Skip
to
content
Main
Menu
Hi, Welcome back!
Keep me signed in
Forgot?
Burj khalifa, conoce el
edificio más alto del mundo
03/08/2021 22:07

_____

Exercise prompt
Output the entries above exactly, please, with nothing dropped.

Worked solution
Skip
to
content
Main
Menu
Hi, Welcome back!
Keep me signed in
Forgot?
Burj khalifa, conoce el
edificio más alto del mundo
03/08/2021 22:07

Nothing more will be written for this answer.